The discrepancy was so large that the researchers calculated that an official vaccination rate as high as 16.3% could in reality mean that no effective vaccinations took place on the ground.
Practical problems
The researchers believe that part of the problem is that data collection systems are not up to the job.
For example, official data often fails to record whether children received their jabs at the proper age, or whether follow-ups were given at the correct intervals.
It may be that lumping "valid" and "invalid" vaccinations together inaccurately inflates the coverage rate.
However, they also warn that it is possible that incentive schemes designed to boost vaccine rates may lead to the figures being inflated.
In addition, they point out that it can be very difficult to keep track of vaccinations delivered outside the public sector.
Although house-to-house surveys appear to give a more accurate picture, they are extremely labour intensive and expensive to carry out, and therefore can only be done on a very limited basis.

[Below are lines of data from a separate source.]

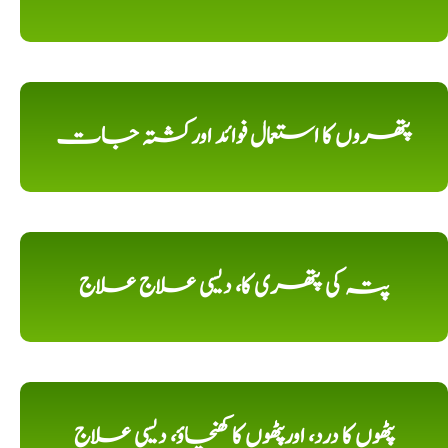
پتھروں کا استعمال فوائد اورکشتہ جات
پتہ کی پتھری کا، دیسی علاج علاج
پٹھوں کا درد، اورپٹھوں کا کھنچاؤ، دیسی علاج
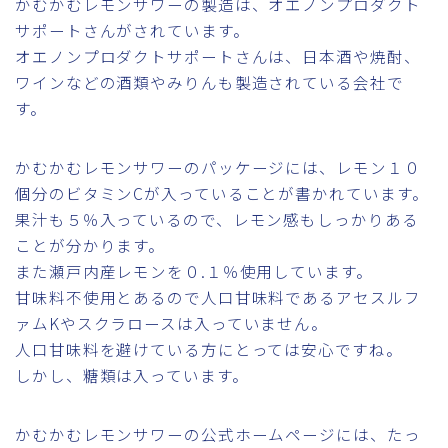
かむかむレモンサワーの製造は、オエノンプロダクト
サポートさんがされています。
オエノンプロダクトサポートさんは、日本酒や焼酎、
ワインなどの酒類やみりんも製造されている会社で
す。
かむかむレモンサワーのパッケージには、レモン１０
個分のビタミンCが入っていることが書かれています。
果汁も５％入っているので、レモン感もしっかりある
ことが分かります。
また瀬戸内産レモンを０.１％使用しています。
甘味料不使用とあるので人口甘味料であるアセスルフ
ァムKやスクラロースは入っていません。
人口甘味料を避けている方にとっては安心ですね。
しかし、糖類は入っています。
かむかむレモンサワーの公式ホームページには、たっ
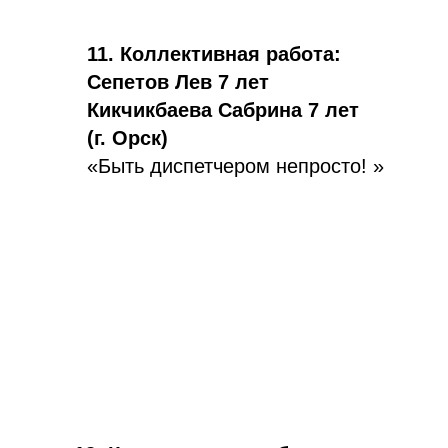
11. Коллективная работа:
Сепетов Лев 7 лет
Кикчикбаева Сабрина 7 лет
(г. Орск)
«Быть диспетчером непросто! »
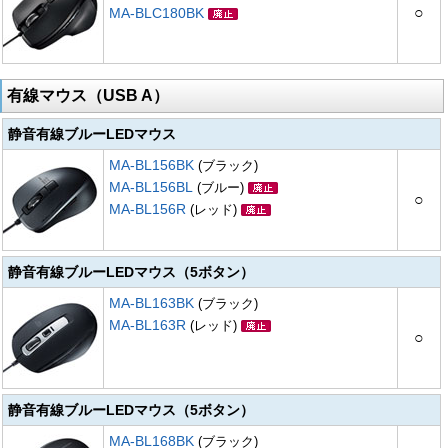
○
MA-BLC180BK
有線マウス（USB A）
静音有線ブルーLEDマウス
MA-BL156BK
(ブラック)
MA-BL156BL
(ブルー)
○
MA-BL156R
(レッド)
静音有線ブルーLEDマウス（5ボタン）
MA-BL163BK
(ブラック)
MA-BL163R
(レッド)
○
静音有線ブルーLEDマウス（5ボタン）
MA-BL168BK
(ブラック)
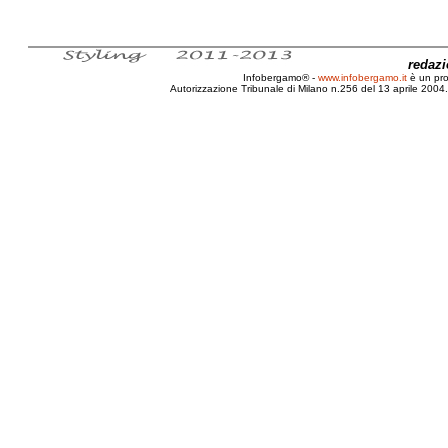
redaz
Infobergamo® -
www.infobergamo.it
è un pr
Autorizzazione Tribunale di Milano n.256 del 13 aprile 2004. 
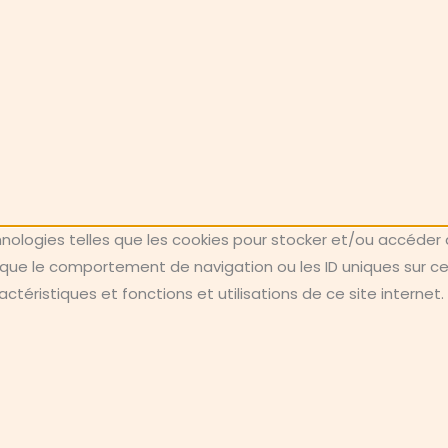
chnologies telles que les cookies pour stocker et/ou accéder 
ue le comportement de navigation ou les ID uniques sur ce si
téristiques et fonctions et utilisations de ce site internet.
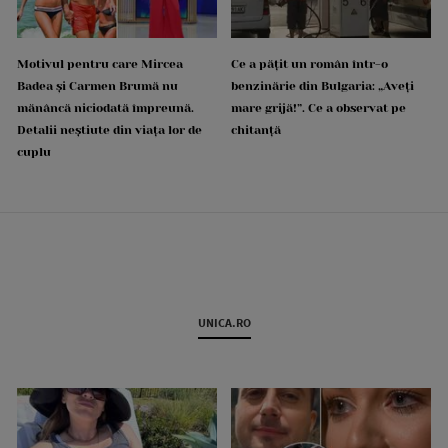
Motivul pentru care Mircea
Ce a pățit un român într-o
Badea și Carmen Brumă nu
benzinărie din Bulgaria: „Aveți
mănâncă niciodată împreună.
mare grijă!”. Ce a observat pe
Detalii neștiute din viața lor de
chitanță
cuplu
UNICA.RO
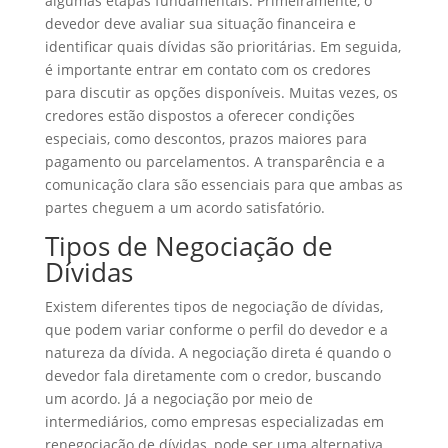
algumas etapas fundamentais. Primeiramente, o
devedor deve avaliar sua situação financeira e
identificar quais dívidas são prioritárias. Em seguida,
é importante entrar em contato com os credores
para discutir as opções disponíveis. Muitas vezes, os
credores estão dispostos a oferecer condições
especiais, como descontos, prazos maiores para
pagamento ou parcelamentos. A transparência e a
comunicação clara são essenciais para que ambas as
partes cheguem a um acordo satisfatório.
Tipos de Negociação de
Dívidas
Existem diferentes tipos de negociação de dívidas,
que podem variar conforme o perfil do devedor e a
natureza da dívida. A negociação direta é quando o
devedor fala diretamente com o credor, buscando
um acordo. Já a negociação por meio de
intermediários, como empresas especializadas em
renegociação de dívidas, pode ser uma alternativa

Lead researcher Dr Bakhuti Shengelia told BBC News Online: "Reliability of data is important in order to keep a better track of how well we are doing in terms of protecting children from infectious disease."
Dr Maureen Birmingham, of the WHO's vaccine assessment and monitoring team, told BBC News Online that a system of audit had recently been introduced to try to improve the way vaccination programmes were reported.
However, she said it was not fair to suggest that official records always overestimated coverage rates. In fact some countries, such as Kenya, probably underestimated the scope of their vaccination programmes.
"It's all about locating children who have not been vaccinated," she said. "If we don't have accurate local data then we cannot do that."